Cyberpunk is defined as a subgenre of Science Fiction, it focuses mainly on the lives of humans where technology is not only being used to assist humans but has become such an important part of humans that it can also be compared to a prosthesis, an artificial support in lieu of a physical organ. The change in society due to advancement in science and technology and its impact on culture and human behaviour. It doesn’t describe a utopian future but a more plausible future which could be predicted keeping in view the drug culture and sexual revolution of the current society. It is often described by low life and high technological advancement.

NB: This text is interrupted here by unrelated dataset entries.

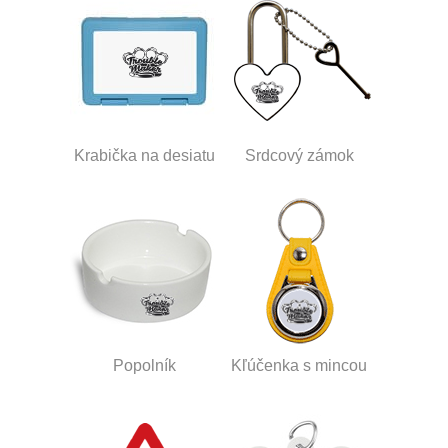
Krabička na desiatu
Srdcový zámok
Popolník
Kľúčenka s mincou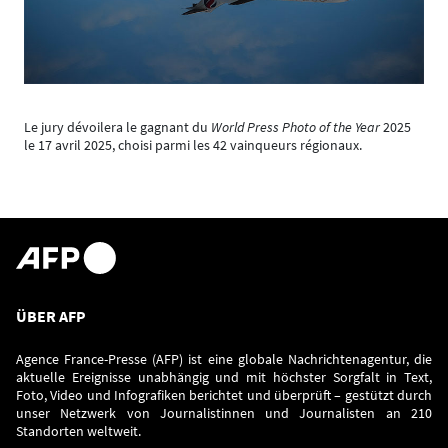
Le jury dévoilera le gagnant du
World Press Photo of the Year
2025
le 17 avril 2025, choisi parmi les 42 vainqueurs régionaux.
ÜBER AFP
Agence France-Presse (AFP) ist eine globale Nachrichtenagentur, die
aktuelle Ereignisse unabhängig und mit höchster Sorgfalt in Text,
Foto, Video und Infografiken berichtet und überprüft – gestützt durch
unser Netzwerk von Journalistinnen und Journalisten an 210
Standorten weltweit.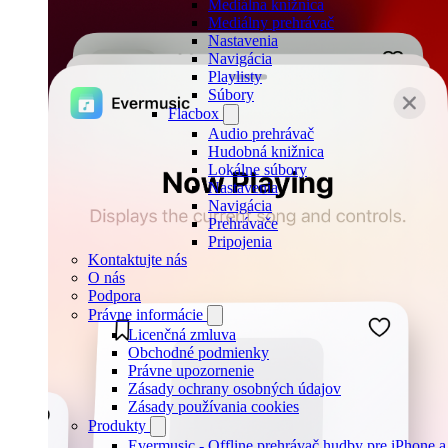
Mediálna knižnica
Mediálny prehrávač
Nastavenia
Navigácia
Playlisty
Súbory
Flacbox
Audio prehrávač
Hudobná knižnica
Lokálne súbory
Nastavenia
Navigácia
Prehrávače
Pripojenia
Kontaktujte nás
O nás
Podpora
Právne informácie
Licenčná zmluva
Obchodné podmienky
Právne upozornenie
Zásady ochrany osobných údajov
Zásady používania cookies
Produkty
Evermusic - Offline prehrávač hudby pre iPhone 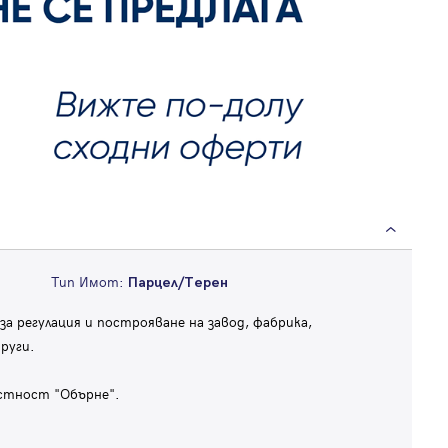
Тип Имот:
Парцел/Терен
а регулация и построяване на завод, фабрика,
руги.
естност "Обърне".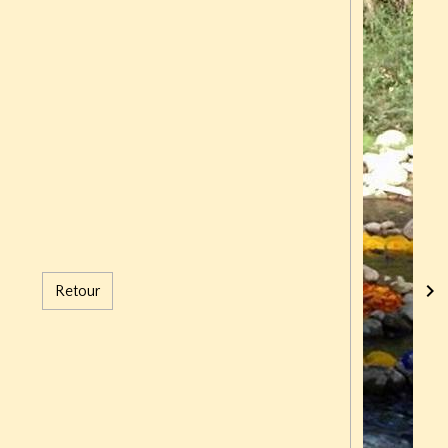
Retour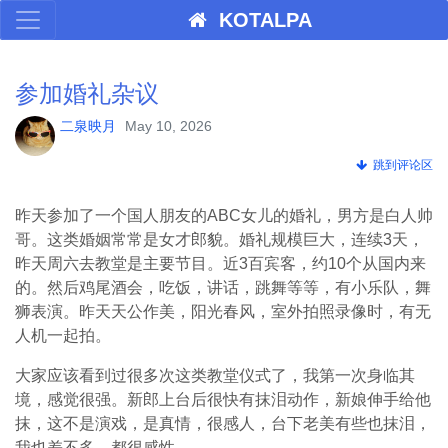
KOTALPA
参加婚礼杂议
二泉映月
May 10, 2026
跳到评论区
昨天参加了一个国人朋友的ABC女儿的婚礼，男方是白人帅
哥。这类婚姻常常是女才郎貌。婚礼规模巨大，连续3天，
昨天周六去教堂是主要节目。近3百宾客，约10个从国内来
的。然后鸡尾酒会，吃饭，讲话，跳舞等等，有小乐队，舞
狮表演。昨天天公作美，阳光春风，室外拍照录像时，有无
人机一起拍。
大家应该看到过很多次这类教堂仪式了，我第一次身临其
境，感觉很强。新郎上台后很快有抹泪动作，新娘伸手给他
抹，这不是演戏，是真情，很感人，台下老美有些也抹泪，
我也差不多，都很感性。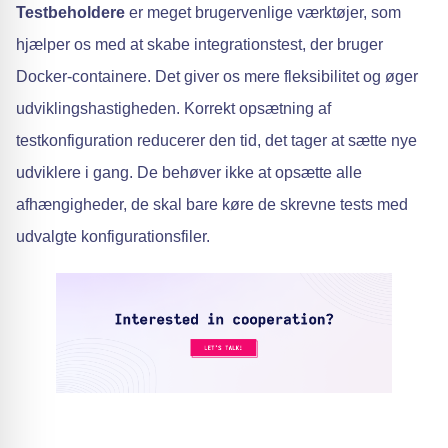
Testbeholdere
er meget brugervenlige værktøjer, som
hjælper os med at skabe integrationstest, der bruger
Docker-containere. Det giver os mere fleksibilitet og øger
udviklingshastigheden. Korrekt opsætning af
testkonfiguration reducerer den tid, det tager at sætte nye
udviklere i gang. De behøver ikke at opsætte alle
afhængigheder, de skal bare køre de skrevne tests med
udvalgte konfigurationsfiler.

Blade runner is one of the early films that has captured the essence of Cyberpunk. It is loosely based on Philip K. Dick's novel ‘Do Androids Dream of Electric Sheep?’
The film is set 2019 Los Angeles, it is not the same Los Angeles that comes to our mind, but a darker and unambiguously dystopian future where Humans and Replicants ‒synthetic human‒live together. The film has many themes, in this article the theme of ‘what makes us human?’ shall be given special attention. The ending of the movie closes on a very vague note and it is left for us to decide what constitutes a human? Is it the consciousness or is it something more?
The movie confuses us to the point that we are compelled to realise that there is nothing special on being a human, we are just a bundle of cells that has evolved to the point that we are aware of our existence.
SPOILERS
The end of the movie is the one of the most bizarre endings in the cinema’s history. A little context before, Rick Deckard , who is the protagonist in the film is a blade runner, which means he eliminates replicant which are desired or ordered to be eliminated by the authorities on top. The movie concludes by taking the character of Rick Deckard as a symbol, which refers to us -humans- in general and creating a situation where it is reviled that the Deckard is a replicant and he is unaware about it because false memories were implanted in him, which gave him the assurance that he had a real childhood like other people.
The movie compels us to think about the things that makes us unique and then shatters that by making us question, is anything ‒when we can’t even rely on our memories‒real? It plummets down the veneer that is forged and makes us question our reality when the very memory on which this reality is based, turn out to be a manufactured facade hiding nothing.